Certaines sources et récits politiques évoquent également le rôle qu’aurait joué René Claude Victor Meka dans les équilibres internes du pouvoir camerounais à la fin des années 1980. Des observateurs rappellent qu’il aurait été impliqué dans des tensions politico-militaires ayant finalement débouché sur une réconciliation avec le président Paul Biya, au pouvoir depuis 1982. Ces épisodes demeurent toutefois peu documentés officiellement.

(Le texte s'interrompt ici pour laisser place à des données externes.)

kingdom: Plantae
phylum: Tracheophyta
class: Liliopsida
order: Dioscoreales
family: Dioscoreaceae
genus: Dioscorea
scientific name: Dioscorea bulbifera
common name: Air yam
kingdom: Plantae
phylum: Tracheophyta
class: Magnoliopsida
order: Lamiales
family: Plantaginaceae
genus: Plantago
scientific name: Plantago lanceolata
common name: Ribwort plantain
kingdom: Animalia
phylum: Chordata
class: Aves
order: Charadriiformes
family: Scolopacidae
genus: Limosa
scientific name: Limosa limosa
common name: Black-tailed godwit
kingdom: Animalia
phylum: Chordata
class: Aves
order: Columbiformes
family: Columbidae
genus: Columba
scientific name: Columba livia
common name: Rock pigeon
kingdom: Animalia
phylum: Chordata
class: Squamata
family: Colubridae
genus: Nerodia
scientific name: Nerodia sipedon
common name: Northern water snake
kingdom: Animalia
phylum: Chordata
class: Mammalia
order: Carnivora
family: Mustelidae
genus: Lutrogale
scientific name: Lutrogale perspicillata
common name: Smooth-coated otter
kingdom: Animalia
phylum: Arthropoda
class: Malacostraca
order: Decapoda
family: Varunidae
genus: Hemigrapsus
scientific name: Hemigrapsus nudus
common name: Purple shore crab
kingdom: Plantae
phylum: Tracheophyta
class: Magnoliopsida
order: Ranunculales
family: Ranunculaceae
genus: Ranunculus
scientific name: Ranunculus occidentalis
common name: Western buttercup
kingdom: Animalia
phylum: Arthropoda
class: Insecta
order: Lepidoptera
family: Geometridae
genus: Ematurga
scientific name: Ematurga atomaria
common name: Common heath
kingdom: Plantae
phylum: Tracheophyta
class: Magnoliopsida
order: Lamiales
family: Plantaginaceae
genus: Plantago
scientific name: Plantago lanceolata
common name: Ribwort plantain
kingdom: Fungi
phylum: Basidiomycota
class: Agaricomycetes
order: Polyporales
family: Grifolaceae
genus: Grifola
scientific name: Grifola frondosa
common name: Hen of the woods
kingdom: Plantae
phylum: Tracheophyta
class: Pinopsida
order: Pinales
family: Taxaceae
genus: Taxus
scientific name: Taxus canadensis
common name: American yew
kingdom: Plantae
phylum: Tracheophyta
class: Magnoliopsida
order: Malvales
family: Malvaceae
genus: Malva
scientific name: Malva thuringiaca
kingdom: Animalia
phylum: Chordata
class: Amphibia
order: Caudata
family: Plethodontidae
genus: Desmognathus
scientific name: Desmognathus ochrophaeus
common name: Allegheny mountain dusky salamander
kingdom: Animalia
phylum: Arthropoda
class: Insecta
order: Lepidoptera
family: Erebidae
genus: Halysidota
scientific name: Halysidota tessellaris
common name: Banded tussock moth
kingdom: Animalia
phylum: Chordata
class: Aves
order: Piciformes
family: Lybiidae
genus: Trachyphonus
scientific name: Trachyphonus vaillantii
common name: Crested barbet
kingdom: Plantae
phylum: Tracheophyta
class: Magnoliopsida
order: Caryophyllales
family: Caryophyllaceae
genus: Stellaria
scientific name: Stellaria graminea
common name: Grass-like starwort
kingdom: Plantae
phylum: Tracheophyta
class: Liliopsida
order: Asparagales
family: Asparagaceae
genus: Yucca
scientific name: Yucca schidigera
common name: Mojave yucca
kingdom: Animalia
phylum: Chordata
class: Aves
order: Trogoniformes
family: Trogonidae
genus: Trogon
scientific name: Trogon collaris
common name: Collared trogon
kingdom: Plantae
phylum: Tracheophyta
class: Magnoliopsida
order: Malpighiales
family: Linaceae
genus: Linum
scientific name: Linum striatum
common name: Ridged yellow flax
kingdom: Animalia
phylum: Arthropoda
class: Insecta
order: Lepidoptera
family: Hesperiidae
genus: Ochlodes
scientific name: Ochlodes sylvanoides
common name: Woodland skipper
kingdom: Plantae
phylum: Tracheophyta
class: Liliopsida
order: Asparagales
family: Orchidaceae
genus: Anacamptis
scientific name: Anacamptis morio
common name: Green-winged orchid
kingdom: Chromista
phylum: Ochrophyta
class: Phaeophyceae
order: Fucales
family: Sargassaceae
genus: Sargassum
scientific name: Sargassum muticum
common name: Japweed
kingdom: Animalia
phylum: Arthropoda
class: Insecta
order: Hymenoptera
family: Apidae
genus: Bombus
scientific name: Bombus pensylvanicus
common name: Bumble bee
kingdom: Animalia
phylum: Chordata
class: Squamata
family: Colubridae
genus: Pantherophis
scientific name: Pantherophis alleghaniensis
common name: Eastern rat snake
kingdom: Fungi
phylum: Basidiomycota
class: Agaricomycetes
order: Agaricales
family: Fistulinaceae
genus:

Au moment de la publication de cet article, aucune communication officielle détaillée n’avait encore été diffusée par le gouvernement camerounais sur les circonstances exactes du décès ni sur les dispositions protocolaires liées aux obsèques.

La disparition du général René Claude Victor Meka ouvre néanmoins une nouvelle séquence d’interrogations autour du renouvellement de la haute hiérarchie militaire camerounaise, dans un contexte régional encore marqué par des défis sécuritaires persistants.